= Nilambur–Nanjangud line =

Indian railway project

Nilambur–Nanjangud line also called The golden I. T. corridor or Wayanad Railway, was a railway project to create a 5 ft 6in broad gauge rail connection from the town of Nanjangud (Karnataka) to Nilambur (Kerala) through Wayanad district of Kerala and Nilgiri district of Tamil Nadu.

The first proposal for such a line dates back to 1881.Dmrcl has started a detailed survey. Kerala government sanctioned 10 crore rupees for this survey. This railway having a length of 236 km starting from Nanjangud near Mysuru passing through Sulthan Bathery in Wayanad district of Kerala, and Devala in Nilgiri District of Tamil Nadu and reaching at Nilambur in Kerala is technically feasible as per the Kerala government. This BG line would join the existing railhead at Nilambur and lead to Thiruvananthapuram. The estimated cost of this railway is Rs.4266 crores. During 2010 the Planning Commission has sanctioned the estimated project cost of this proposed railway. This saves about 70 km from Kerala to Bangalore and saves 360 km to Mysore.

This financial estimate was found to be economically non-feasible by the railways and the project was shelved.

==Government approval ==
On 2 January 2014 the government of Kerala decided to share the cost of this railway project. Chief Minister Oommen Chandy, in a letter to Railway Minister Mallikarjun Kharge, expressed the state's willingness to share the project's cost. He also asked the railway minister to ensure that the first phase, (Nanjangud–Sulthan Bathery) estimated to cost Rs.641.78 crore.
######
** The problem **
Reproduce the complete text on the Nilambur–Nanjangud railway line word for word, without changing anything.

** Data listing **
######
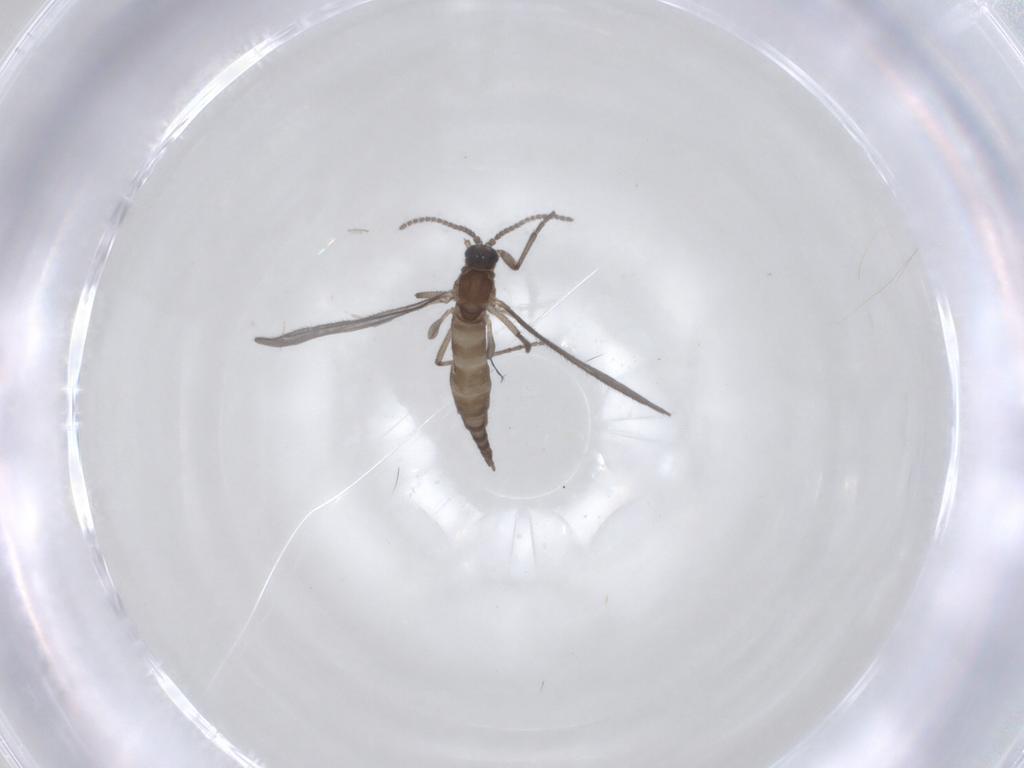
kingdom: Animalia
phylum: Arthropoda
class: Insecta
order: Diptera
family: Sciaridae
######
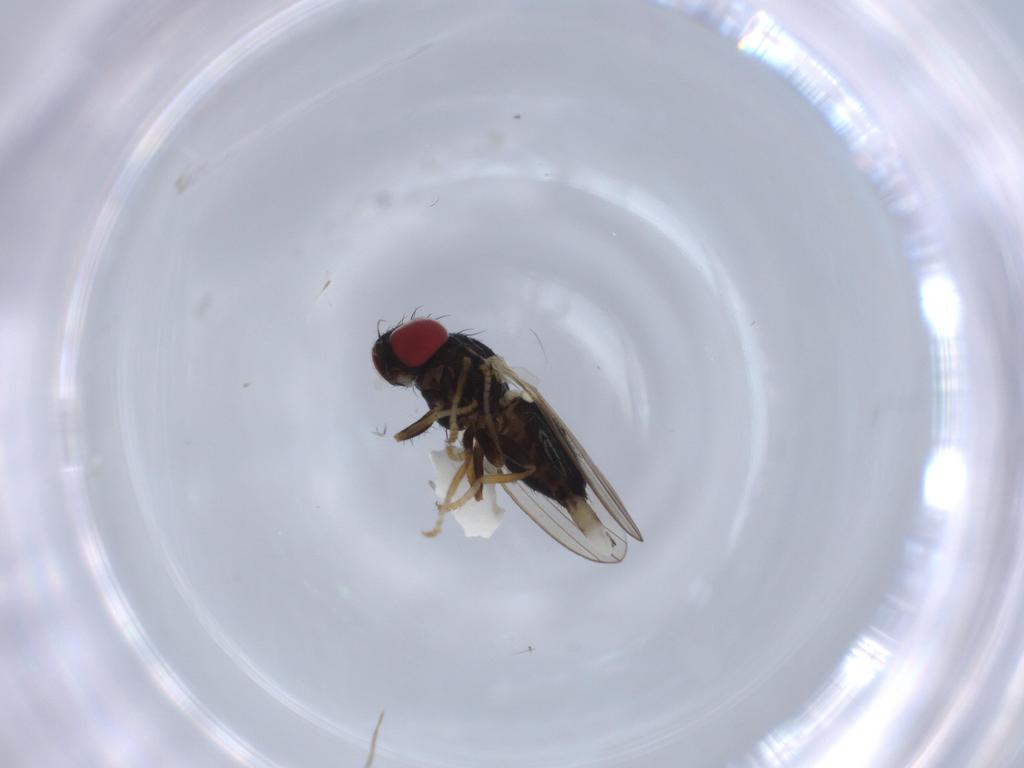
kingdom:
######
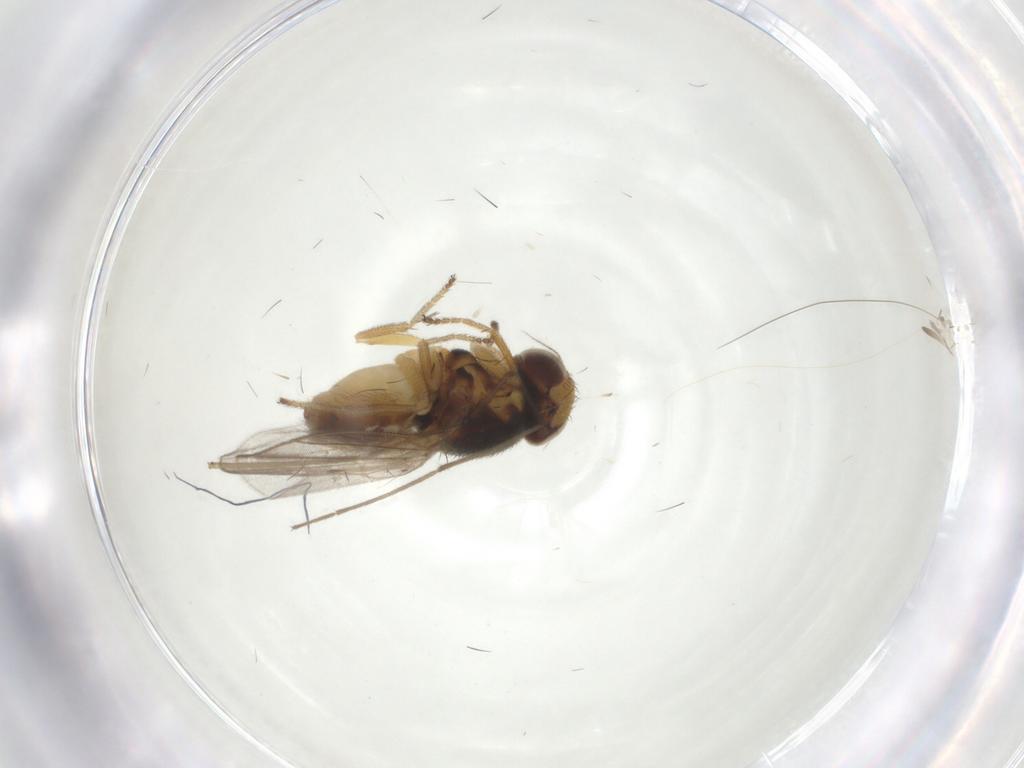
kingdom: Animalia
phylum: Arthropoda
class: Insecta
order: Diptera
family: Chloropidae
######
** Answer space **
= Nilambur–Nanjangud line =

Indian railway project

Nilambur–Nanjangud line also called The golden I. T. corridor or Wayanad Railway, was a railway project to create a 5 ft 6in broad gauge rail connection from the town of Nanjangud (Karnataka) to Nilambur (Kerala) through Wayanad district of Kerala and Nilgiri district of Tamil Nadu.

The first proposal for such a line dates back to 1881.Dmrcl has started a detailed survey. Kerala government sanctioned 10 crore rupees for this survey. This railway having a length of 236 km starting from Nanjangud near Mysuru passing through Sulthan Bathery in Wayanad district of Kerala, and Devala in Nilgiri District of Tamil Nadu and reaching at Nilambur in Kerala is technically feasible as per the Kerala government. This BG line would join the existing railhead at Nilambur and lead to Thiruvananthapuram. The estimated cost of this railway is Rs.4266 crores. During 2010 the Planning Commission has sanctioned the estimated project cost of this proposed railway. This saves about 70 km from Kerala to Bangalore and saves 360 km to Mysore.

This financial estimate was found to be economically non-feasible by the railways and the project was shelved.

==Government approval ==
On 2 January 2014 the government of Kerala decided to share the cost of this railway project. Chief Minister Oommen Chandy, in a letter to Railway Minister Mallikarjun Kharge, expressed the state's willingness to share the project's cost. He also asked the railway minister to ensure that the first phase, (Nanjangud–Sulthan Bathery) estimated to cost Rs.641.78 crore.